◆ **文書の抜粋**:
◇ ◇ ◇ ◇ ◇ ◇ ◇

S4のナビインストールをやってもらったフランカーさんによると、アウディにはノイズの問題があり、ラインフィルタが必須の状況とのことで、うちのS4にもオーテクのAT-NF200がDSPアンプの直前に挿入されていました。
そのNF200がなんと不具合が出てしまい、イグニッションをONにして30分もすると、右チャンネルがノイズまみれになって音が出なくなる。逆に最初から音がでなくて、30分ほど走ったら治ることもあったりして。
実は最初はこれアウディのオーディオの不具合と思いこんでました。
というのも当初はMMIリセットでたまたま治ったりしてたので。でも、だんだんノイズが酷くなりMMIリセットなんて何度やっても効かなくなってきて、いよいよ車のアンプが故障か、と。これディーラーで直すと数万とられて、しかも時間もかかると聞いていたので暗くなってました。

◇ ◇ ◇ ◇ ◇ ◇ ◇

◆ **利用可能なデータ**:

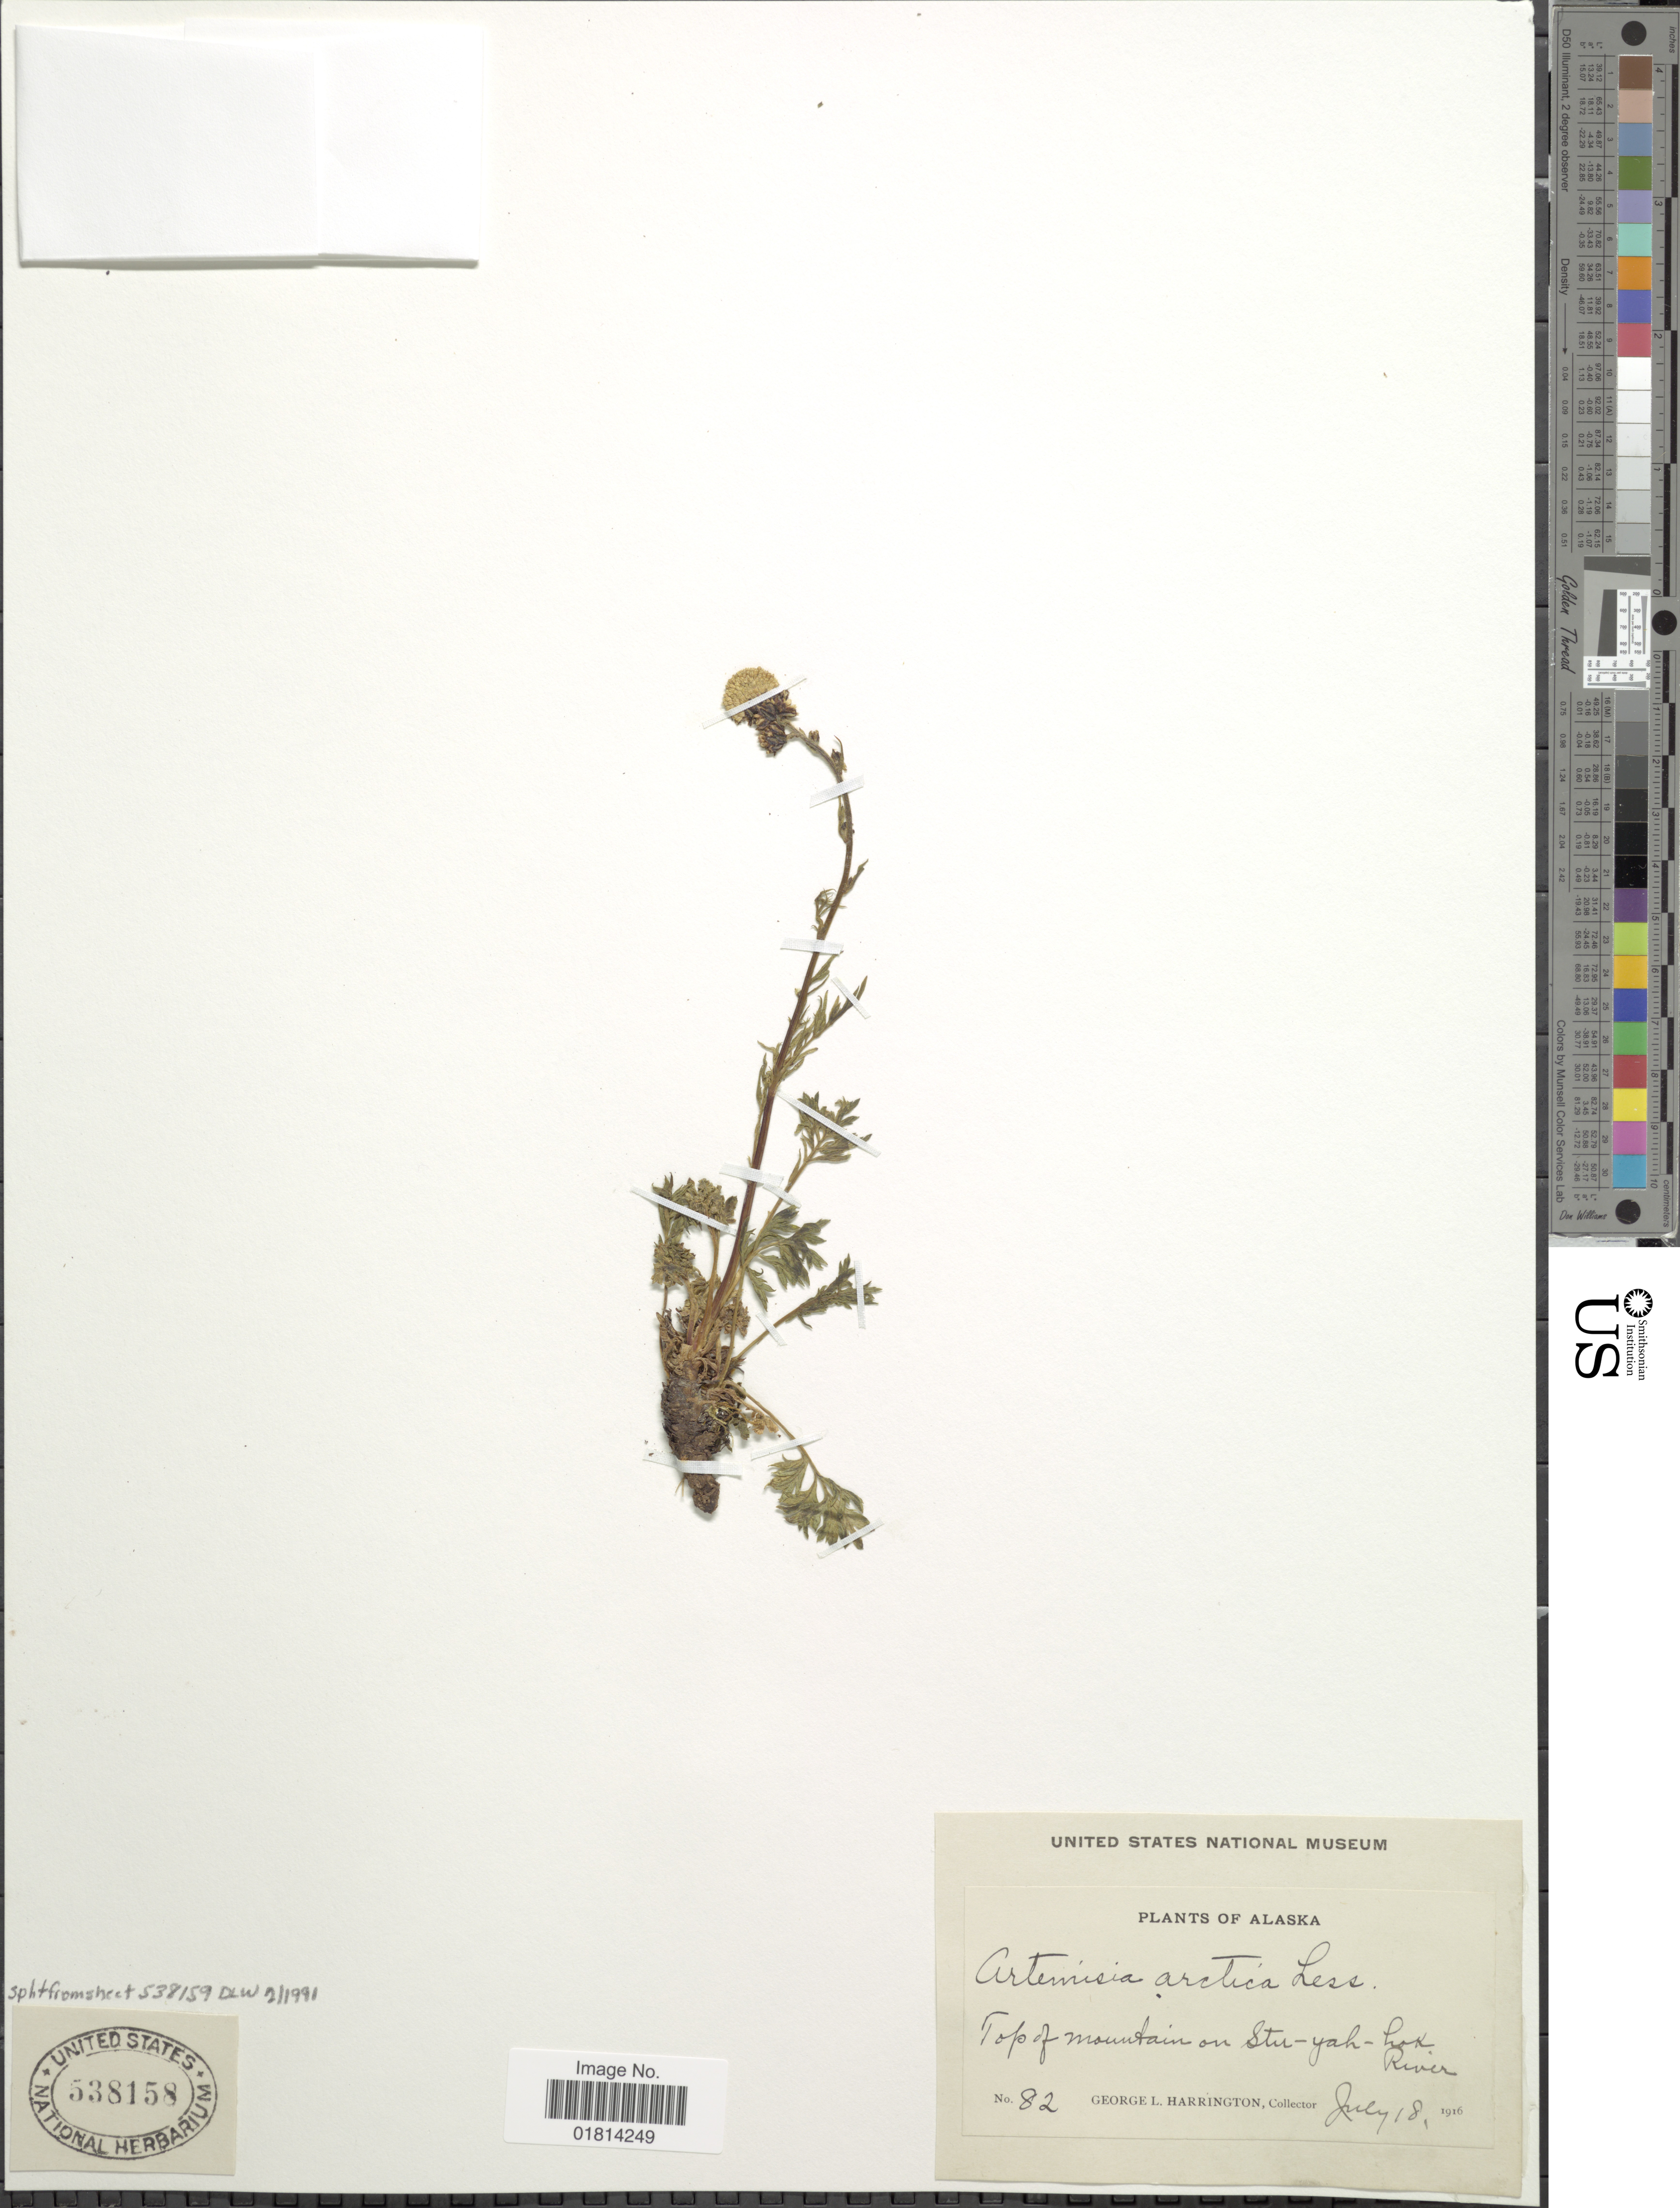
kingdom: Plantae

◇ ◇ ◇ ◇ ◇ ◇ ◇

◆ **課題 1**:
アウディS4のノイズに関する文章のうち、「実は最初はこれアウディのオーディオの不具合と思いこんでました。」から始まり「ていたので暗くなってました。」まで続く部分を書き直せ。その際、「ディーラー」を「販売店」に改めること。
◆ **課題 2**:
アウディS4のノイズに関する文章について、次の(a)〜(c)が文章の内容と合っているかを判定せよ。それぞれ「はい」か「いいえ」で答え、決め手となる文章の語句をそのまま引用すること。
(a) AT-NF200はDSPアンプの直前に挿入されていた。
(b) ノイズが出たのは左チャンネルだった。
(c) MMIリセットは最後まで効果があった。
◆ **課題 3**:
アウディS4のノイズに関する文章を、途切れたところから書き継げ。

◆ **結果 1**:
実は最初はこれアウディのオーディオの不具合と思いこんでました。
というのも当初はMMIリセットでたまたま治ったりしてたので。でも、だんだんノイズが酷くなりMMIリセットなんて何度やっても効かなくなってきて、いよいよ車のアンプが故障か、と。これ販売店で直すと数万とられて、しかも時間もかかると聞いていたので暗くなってました。

◆ **結果 2**:
(a) はい。「オーテクのAT-NF200がDSPアンプの直前に挿入されていました」とある。
(b) いいえ。「右チャンネルがノイズまみれになって音が出なくなる」とある。
(c) いいえ。「MMIリセットなんて何度やっても効かなくなってきて」とある。

◆ **結果 3**:
まあそれでもディーラー行く前に一応ひととおり調べることにして、いろいろいじってたら、ノイズフィルターの入出力をセットで左右chの接続入れ替えたら、ノイズの出るチャンネルも入れ替わることを発見。これってノイズフィルタの中がおかしいってことになりますね。
で、フランカーさんにオーディオテクニカのAT-NF200の新しいのを送ってもらって交換したら、今のところ好調で不具合は再発してません。単純なノイズフィルターでも不具合起こすんですね。おそらく内部の中華製トランスの問題と思います。
●ノイズフィルターって?
で、ノイズフィルタみたいなものが不具合起こしたもんで、ついでに、いろいろ調べてると、これ、中にちっちゃいトランスが2個入っててグランドを絶縁する単純な回路とわかりました。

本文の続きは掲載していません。